Para Minardi, a passagem de Ayrton pela Itália no fim dos anos 1970, quando correu de kart por uma equipe de Milão, fez diferença. “Isso o levou a ter hábitos e gostos um pouco italianos, como o pela comida. Ele criou afeto pelos italianos, que lhe retribuíram depois.”
Senna, porém, era também visto como religioso, o que contou a seu favor no país que envolve o Vaticano. “O fato de que ele falasse de sua ligação com Deus impressionava muito os italianos, como quando disse ter tido uma visão no GP do Japão [em 1988]. Naquela época, não havia outros esportistas que falassem assim de religião”, observou Zapelloni.

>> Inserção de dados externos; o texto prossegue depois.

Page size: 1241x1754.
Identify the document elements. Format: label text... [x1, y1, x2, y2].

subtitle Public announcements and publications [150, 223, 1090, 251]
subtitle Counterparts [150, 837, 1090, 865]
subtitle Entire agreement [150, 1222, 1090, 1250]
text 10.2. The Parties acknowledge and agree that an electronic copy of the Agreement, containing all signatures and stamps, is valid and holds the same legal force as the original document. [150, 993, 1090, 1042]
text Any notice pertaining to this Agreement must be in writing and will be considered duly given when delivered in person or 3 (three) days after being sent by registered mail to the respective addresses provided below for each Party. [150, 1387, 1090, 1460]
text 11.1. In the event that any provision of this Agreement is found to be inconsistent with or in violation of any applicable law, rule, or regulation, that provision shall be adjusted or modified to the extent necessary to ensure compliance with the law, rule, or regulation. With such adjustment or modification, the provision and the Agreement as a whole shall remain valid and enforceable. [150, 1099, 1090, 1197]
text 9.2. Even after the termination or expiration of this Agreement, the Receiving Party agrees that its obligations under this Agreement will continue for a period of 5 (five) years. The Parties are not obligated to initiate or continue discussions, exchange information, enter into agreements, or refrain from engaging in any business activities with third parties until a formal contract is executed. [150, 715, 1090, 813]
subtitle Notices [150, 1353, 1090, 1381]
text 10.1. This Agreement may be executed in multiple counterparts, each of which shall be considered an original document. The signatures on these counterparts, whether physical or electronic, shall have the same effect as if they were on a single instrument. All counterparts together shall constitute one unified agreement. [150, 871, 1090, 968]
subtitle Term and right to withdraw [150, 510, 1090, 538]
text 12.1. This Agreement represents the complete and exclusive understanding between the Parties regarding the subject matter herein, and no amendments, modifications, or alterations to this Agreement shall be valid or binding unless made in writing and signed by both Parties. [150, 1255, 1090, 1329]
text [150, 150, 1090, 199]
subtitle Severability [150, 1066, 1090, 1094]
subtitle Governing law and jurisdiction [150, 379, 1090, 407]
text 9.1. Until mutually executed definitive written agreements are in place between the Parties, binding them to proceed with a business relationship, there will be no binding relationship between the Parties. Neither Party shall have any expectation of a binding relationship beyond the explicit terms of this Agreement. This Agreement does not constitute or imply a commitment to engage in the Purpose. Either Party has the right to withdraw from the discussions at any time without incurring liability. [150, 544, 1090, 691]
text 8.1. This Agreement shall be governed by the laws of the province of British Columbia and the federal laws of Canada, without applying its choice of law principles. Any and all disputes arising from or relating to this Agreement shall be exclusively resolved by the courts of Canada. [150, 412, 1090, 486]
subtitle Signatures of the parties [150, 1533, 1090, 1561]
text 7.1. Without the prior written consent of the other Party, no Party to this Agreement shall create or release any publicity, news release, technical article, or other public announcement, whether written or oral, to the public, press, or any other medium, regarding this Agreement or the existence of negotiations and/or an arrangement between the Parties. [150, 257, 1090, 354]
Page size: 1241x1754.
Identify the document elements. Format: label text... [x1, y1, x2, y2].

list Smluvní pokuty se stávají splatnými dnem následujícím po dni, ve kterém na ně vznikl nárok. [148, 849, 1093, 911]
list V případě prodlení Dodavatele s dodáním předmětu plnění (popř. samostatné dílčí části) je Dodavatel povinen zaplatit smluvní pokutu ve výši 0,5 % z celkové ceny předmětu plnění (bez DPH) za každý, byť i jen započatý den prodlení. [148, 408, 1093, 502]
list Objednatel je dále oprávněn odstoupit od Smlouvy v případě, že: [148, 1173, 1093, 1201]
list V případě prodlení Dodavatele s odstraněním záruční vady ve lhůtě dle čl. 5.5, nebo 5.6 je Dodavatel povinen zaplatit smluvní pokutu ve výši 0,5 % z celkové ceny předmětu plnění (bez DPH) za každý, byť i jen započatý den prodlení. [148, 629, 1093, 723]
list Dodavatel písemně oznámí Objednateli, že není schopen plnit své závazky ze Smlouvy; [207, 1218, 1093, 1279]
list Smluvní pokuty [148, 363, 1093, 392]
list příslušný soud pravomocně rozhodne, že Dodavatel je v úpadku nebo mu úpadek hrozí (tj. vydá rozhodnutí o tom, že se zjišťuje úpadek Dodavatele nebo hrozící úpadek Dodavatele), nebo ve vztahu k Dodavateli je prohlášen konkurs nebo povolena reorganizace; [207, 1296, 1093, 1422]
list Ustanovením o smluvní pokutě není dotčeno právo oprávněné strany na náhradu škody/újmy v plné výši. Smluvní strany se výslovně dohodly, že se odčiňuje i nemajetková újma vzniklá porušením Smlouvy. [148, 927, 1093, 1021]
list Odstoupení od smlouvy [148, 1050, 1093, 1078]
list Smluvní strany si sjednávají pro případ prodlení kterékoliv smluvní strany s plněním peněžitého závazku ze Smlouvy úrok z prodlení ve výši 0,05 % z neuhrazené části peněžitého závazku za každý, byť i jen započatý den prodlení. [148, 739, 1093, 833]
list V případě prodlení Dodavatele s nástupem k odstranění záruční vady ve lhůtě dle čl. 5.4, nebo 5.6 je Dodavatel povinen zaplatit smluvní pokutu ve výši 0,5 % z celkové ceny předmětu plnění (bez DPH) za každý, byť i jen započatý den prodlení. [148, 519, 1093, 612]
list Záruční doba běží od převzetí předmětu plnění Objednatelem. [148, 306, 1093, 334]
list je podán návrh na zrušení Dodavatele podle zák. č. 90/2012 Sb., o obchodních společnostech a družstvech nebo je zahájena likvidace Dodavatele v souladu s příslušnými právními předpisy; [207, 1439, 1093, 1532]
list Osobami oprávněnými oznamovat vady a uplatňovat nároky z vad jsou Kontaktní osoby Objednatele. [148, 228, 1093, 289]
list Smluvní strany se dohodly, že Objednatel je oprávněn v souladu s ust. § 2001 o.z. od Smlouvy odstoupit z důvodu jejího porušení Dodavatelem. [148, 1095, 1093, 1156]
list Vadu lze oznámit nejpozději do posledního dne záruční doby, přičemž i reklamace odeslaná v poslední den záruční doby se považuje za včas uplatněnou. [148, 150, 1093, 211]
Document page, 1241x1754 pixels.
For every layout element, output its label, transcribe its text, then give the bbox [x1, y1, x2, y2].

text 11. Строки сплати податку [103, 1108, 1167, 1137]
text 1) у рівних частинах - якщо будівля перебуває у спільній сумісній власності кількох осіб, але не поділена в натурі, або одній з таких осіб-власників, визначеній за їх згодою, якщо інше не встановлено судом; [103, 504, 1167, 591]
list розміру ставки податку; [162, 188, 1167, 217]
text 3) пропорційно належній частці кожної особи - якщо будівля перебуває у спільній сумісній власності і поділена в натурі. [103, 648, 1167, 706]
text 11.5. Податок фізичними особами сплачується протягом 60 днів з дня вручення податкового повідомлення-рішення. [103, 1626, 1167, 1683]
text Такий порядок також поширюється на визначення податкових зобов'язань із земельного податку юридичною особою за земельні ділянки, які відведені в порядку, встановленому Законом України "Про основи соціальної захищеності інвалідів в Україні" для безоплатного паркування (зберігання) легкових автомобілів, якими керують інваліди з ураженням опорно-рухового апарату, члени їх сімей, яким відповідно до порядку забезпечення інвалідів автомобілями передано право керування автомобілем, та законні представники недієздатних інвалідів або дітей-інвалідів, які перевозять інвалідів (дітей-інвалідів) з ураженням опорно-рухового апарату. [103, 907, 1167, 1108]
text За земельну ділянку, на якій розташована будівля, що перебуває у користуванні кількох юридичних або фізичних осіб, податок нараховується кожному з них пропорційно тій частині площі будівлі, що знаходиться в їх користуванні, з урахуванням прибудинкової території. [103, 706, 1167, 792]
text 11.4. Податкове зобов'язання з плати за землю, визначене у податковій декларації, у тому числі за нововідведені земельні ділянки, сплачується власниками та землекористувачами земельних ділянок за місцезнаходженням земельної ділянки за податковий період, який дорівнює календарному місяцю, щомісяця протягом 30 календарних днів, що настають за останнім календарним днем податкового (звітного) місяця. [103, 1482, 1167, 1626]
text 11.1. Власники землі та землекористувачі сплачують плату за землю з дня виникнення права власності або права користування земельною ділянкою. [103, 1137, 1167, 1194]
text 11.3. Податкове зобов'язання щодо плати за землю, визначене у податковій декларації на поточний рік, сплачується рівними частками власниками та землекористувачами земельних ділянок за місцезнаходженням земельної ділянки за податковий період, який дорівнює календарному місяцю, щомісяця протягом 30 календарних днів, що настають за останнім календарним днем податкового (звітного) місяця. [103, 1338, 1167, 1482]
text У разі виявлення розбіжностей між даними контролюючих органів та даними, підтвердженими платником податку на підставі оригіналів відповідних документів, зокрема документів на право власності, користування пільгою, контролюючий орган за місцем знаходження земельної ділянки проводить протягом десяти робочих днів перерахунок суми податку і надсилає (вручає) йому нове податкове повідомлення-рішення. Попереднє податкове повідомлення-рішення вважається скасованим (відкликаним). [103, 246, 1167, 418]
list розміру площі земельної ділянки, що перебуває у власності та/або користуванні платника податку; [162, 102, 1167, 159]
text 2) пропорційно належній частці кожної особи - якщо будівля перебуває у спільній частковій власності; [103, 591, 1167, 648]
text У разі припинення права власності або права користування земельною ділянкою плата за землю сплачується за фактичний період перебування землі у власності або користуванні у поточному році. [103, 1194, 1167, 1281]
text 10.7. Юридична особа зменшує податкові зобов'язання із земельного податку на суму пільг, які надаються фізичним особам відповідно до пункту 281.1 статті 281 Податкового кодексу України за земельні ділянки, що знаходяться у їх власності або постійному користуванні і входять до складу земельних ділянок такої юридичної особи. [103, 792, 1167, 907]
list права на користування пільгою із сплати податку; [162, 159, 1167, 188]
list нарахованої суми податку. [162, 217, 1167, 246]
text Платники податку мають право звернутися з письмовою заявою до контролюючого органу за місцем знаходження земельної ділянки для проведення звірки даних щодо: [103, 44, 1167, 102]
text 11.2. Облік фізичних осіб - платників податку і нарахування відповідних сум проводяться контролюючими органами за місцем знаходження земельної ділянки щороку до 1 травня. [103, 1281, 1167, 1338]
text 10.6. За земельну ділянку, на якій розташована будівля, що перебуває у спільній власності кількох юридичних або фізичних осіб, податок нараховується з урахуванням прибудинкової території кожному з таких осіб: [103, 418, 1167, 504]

Outro ponto que causou boa impressão, todavia, foram as ações de caridade de Senna. Após sua morte, foi revelado que ele visitava com frequência, em Ímola, um jovem vítima de acidente que tinha ficado paraplégico. “Ele ia escondido”, assegurou Minardi.
Em 1994, quando se especulava que ele poderia finalmente correr pela Ferrari no ano seguinte, ocorreu o acidente, seguido de uma onda de comoção nacional. Logo depois, um dos maiores músicos italianos da época, Lucio Dalla (1943-2012), lançou “Ayrton”, canção em homenagem ao brasileiro.
“A morte em pista, na Itália, contribuiu para amplificar ainda mais esse conceito de mito, que ainda hoje é transmitido. Muitos jovens pilotos italianos dizem que se inspiram nele, mesmo que o tenham visto correr só no YouTube”, disse Zapelloni.